Don’t put off enjoying life due to the complications of your role as CarePartner or you may find that you run out of time for yourself.

The sentence above may sound somewhat selfish or harsh but that is not at all where I am going with this thought. My heart has been heavy this past week because we lost another friend from our Parkinson’s Community. It was a fellow CarePartner this time, someone who had lost her Person with PD and was finally going to have the opportunities for travel she postponed until later. Unfortunately by the time later came, it was way too short.  

I am not sure what I am advocating for here. Perhaps it is a reminder that I can’t know what the future will bring so I better get busy and make sure every day I have matters now. Maybe it’s accepting the challenges of our journey and still finding ways to fully engage in life in spite of my husband’s diagnosis. I may find that taking on some temporary additional burdens will allow us to still have fun. I’ve been putting off our annual spring getaway saying that it’s just too much work, but maybe I need to revisit that concept and recognize that the joy it brings will outweigh the difficulties?

Life is short.
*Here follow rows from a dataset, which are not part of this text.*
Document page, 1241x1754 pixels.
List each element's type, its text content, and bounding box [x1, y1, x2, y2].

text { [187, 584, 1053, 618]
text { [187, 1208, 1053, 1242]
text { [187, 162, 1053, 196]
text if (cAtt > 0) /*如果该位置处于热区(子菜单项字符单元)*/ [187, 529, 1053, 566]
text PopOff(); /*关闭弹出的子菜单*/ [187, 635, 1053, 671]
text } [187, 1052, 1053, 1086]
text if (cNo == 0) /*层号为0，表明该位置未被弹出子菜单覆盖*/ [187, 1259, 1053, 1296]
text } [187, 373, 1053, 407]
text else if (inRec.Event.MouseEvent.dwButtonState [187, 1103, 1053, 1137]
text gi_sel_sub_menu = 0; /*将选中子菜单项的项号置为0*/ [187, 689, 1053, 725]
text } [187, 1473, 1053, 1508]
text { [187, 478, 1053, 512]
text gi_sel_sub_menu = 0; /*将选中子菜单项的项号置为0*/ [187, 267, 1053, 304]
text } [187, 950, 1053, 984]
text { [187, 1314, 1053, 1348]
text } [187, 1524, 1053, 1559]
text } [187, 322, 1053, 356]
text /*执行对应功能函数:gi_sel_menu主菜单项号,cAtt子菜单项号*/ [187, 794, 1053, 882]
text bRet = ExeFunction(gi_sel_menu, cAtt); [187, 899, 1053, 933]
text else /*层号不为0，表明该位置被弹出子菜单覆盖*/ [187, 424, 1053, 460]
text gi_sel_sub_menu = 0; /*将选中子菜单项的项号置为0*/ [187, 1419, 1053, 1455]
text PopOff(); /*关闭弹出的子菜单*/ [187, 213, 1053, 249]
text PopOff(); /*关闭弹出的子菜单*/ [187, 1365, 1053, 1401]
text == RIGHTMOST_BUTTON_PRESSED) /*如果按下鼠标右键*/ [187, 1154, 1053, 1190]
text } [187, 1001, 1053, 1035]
I can’t assume that I will have time later for fun, I need to make sure it’s happening now. And, if the opportunity includes my husband then all the better but even if it doesn’t, I can’t put it off. I don’t want to wait for later because I realize now that later may never come.

2 thoughts on “Don’t put off enjoying life due to the complications of your role as CarePartner or you may find that you run out of time for yourself.

  1. I am so sorry about the loss of our friend. It does make me appreciate every day and relish the wonderful times we have already had together.